Overview

Conversion pipeline, also referred to as the Transfer pipeline, provides the main mechanism for getting data into the platform, out of the platform, and moving data within the platform. It is designed primarily for handling of large files.

A transfer is often a multi-step process behind the scenes and sometimes the client must complete several actions in order to initiate a transfer. A good example is the file import scenario. First, client must GET a url where it can upload the file. This URL is Azure Blob Storage URL with valid SAS token and the client must upload the data there, ideally using some kind of blob storage client. This ensures the fastest and most robust way of getting the data close to the platform. When this step is complete, client can initiate a new Transfer. A Transfer entity which tracks the process from start to the end.

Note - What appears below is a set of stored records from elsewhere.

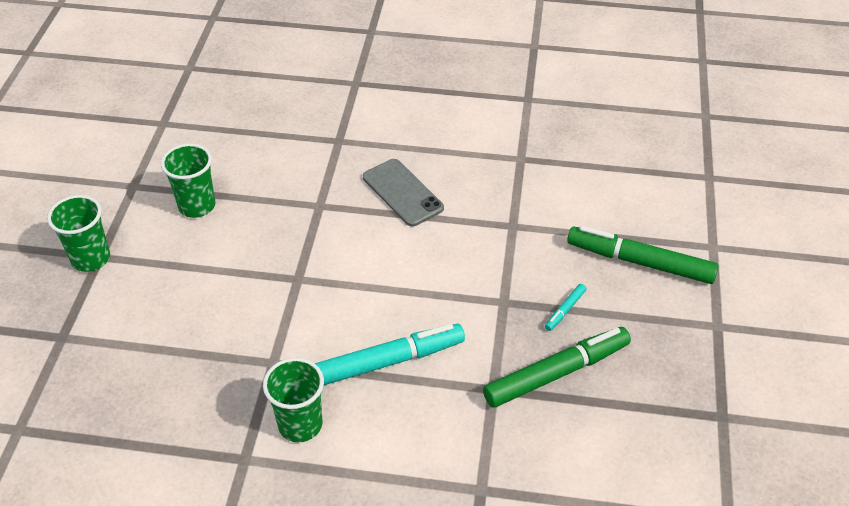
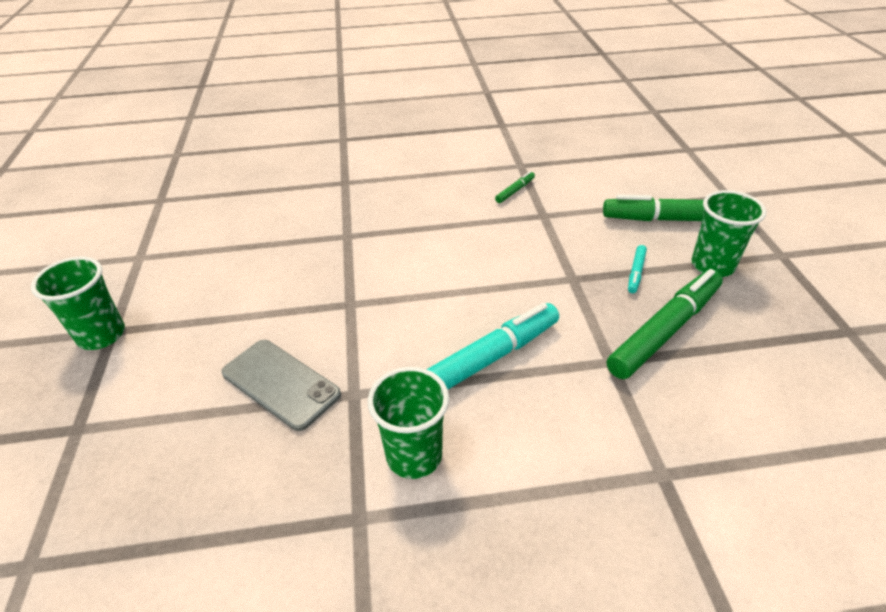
camera: 15 degrees left, 5 degrees down
(197, 206) = (216, 261): green cup -> green cup (712, 265)
(402, 193) = (425, 210): grey phone -> grey phone (280, 384)
(499, 190) = (515, 191): none -> green marker

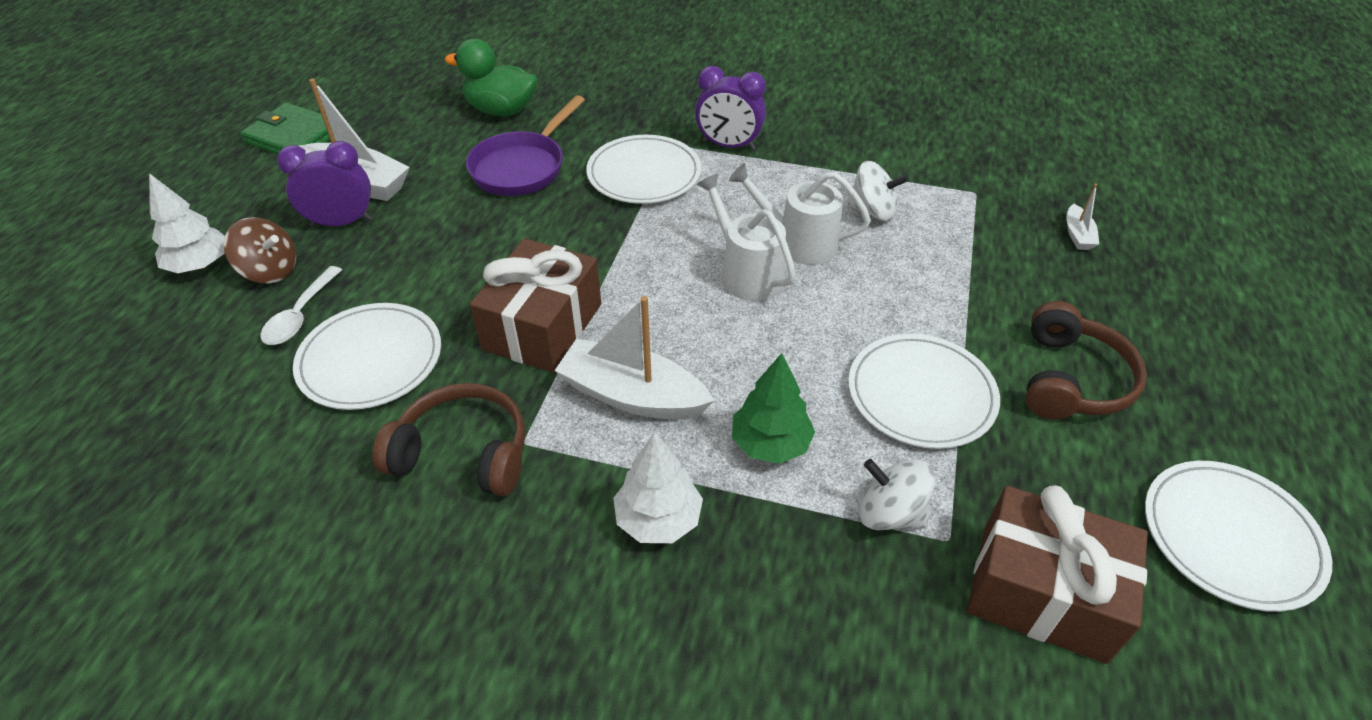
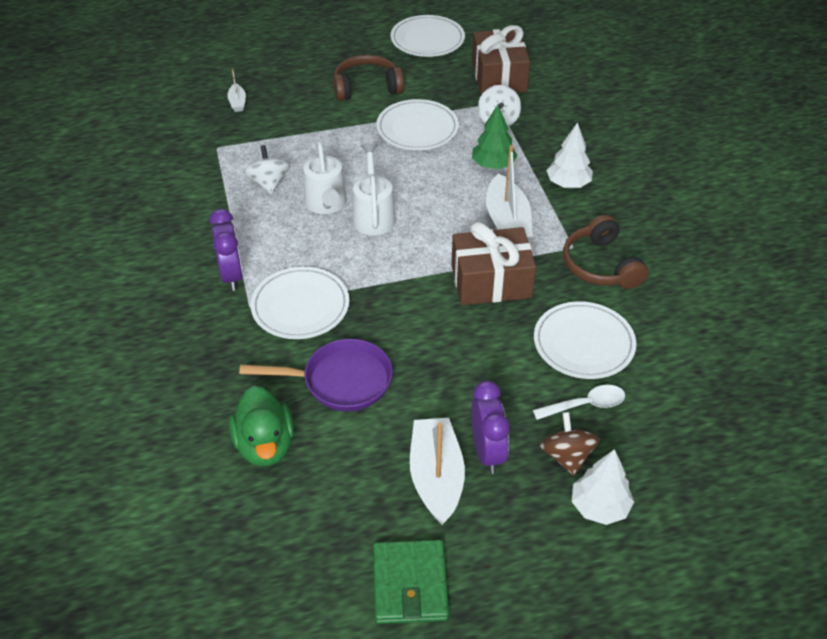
camera: 120 degrees left, 0 degrees up
(342, 222) = (487, 452): purple clock -> purple clock turned 150 degrees counterclockwise
(746, 273) = (373, 215): white watering can -> white watering can turned 150 degrees clockwise
(1077, 235) = (237, 102): white boat -> white boat turned 105 degrees clockwise

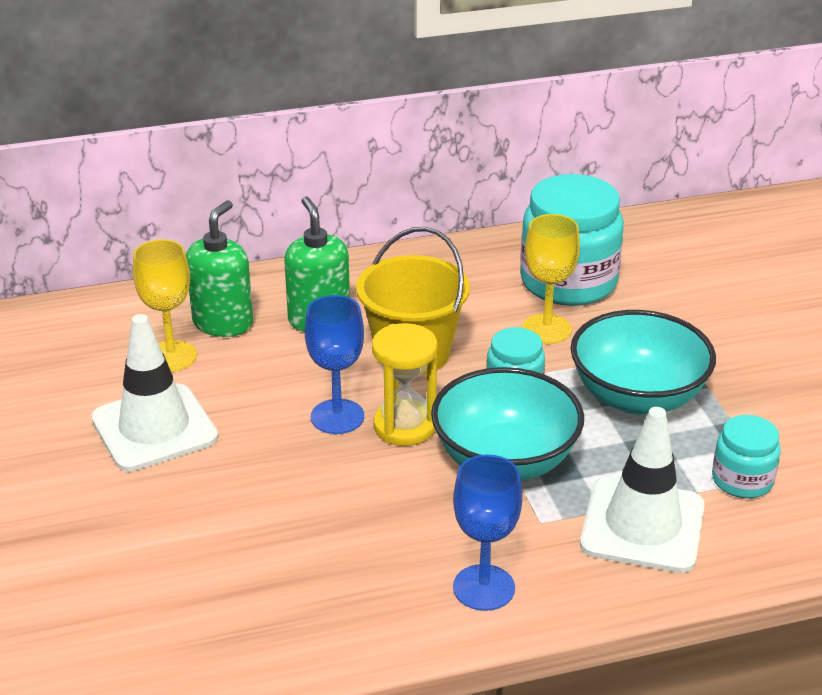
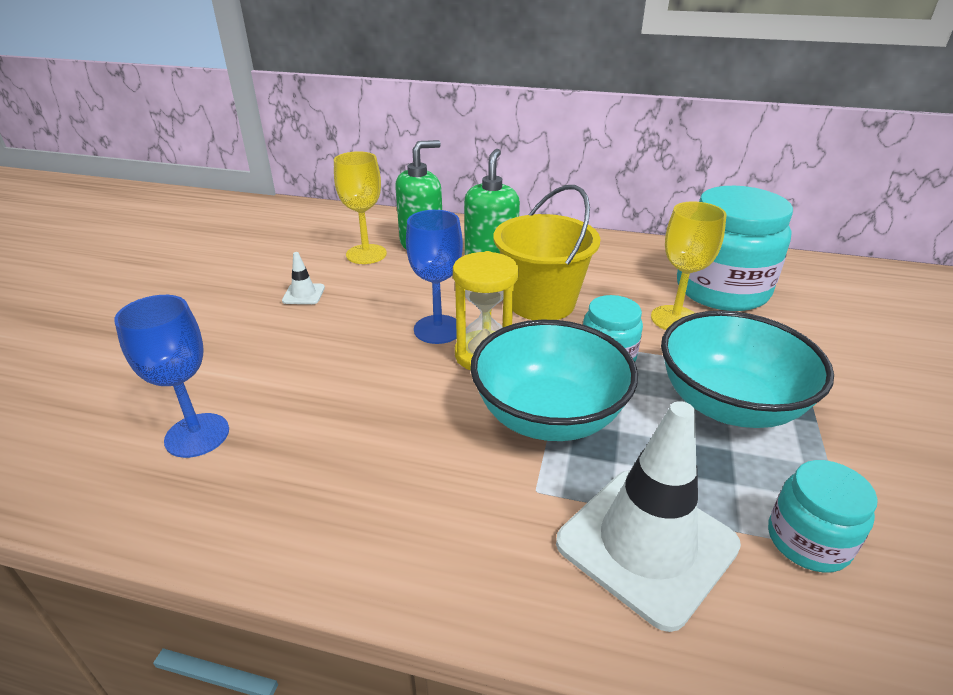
camera: 30 degrees right, 0 degrees up
(154, 428) = (303, 294): white traffic cone -> white traffic cone, size x0.42
(483, 588) = (420, 537): blue goblet -> blue goblet (197, 435)

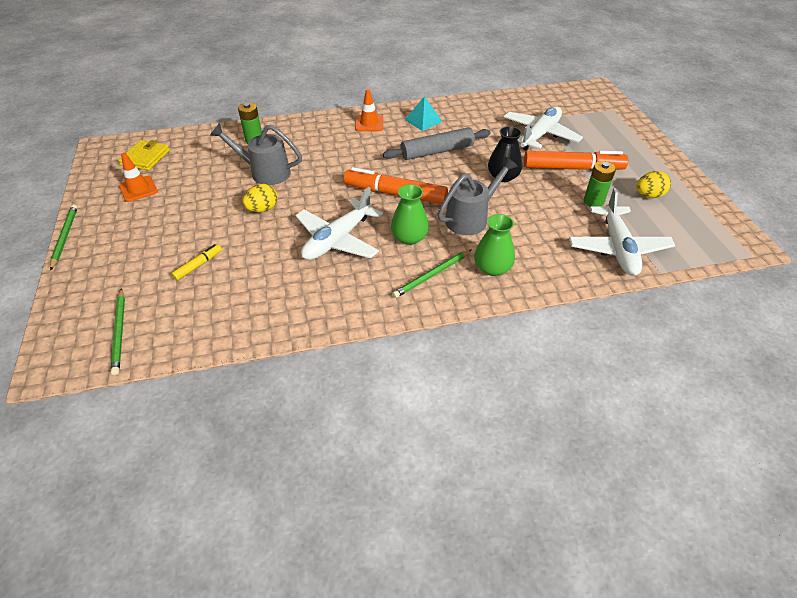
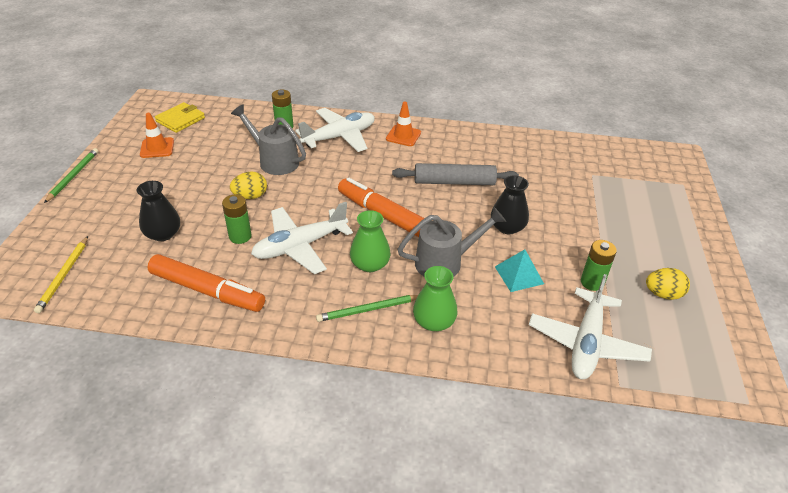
camera: 20 degrees right, 5 degrees down
(120, 332) = (64, 276): green pencil -> yellow pencil
(198, 265) = (163, 234): yellow marker -> black vase
(276, 247) = (240, 236): none -> green battery
(423, 120) = (460, 146): turquoise pyramid -> turquoise pyramid (519, 275)
(540, 135) = (577, 192): white plane -> white plane (339, 137)
(572, 168) = (591, 239): orange marker -> orange marker (207, 291)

The Transfer might be represented by a dedicated process, which takes the input data, reads it with the selected reader, transforms the data according to the supplied parameters, and writes it into the selected destination storage/format. However, for the simplest case, when the input file is just a plain file, and the result is also just a plain file, then the Transfer is handled directly by the web application (by simply moving the file from the uploaded url to its final destination - for this to work of course the file has to be uploaded to the location provided by the platform, see the GET url notice in the previous section).

Further details are described in the rest of this section.

Limitations¶

Tasks like import, export, or conversion running for over 1 day will be terminated. This limit can be adjusted in the metadata service settings TransferTaskOptions.MaxWallClockTime.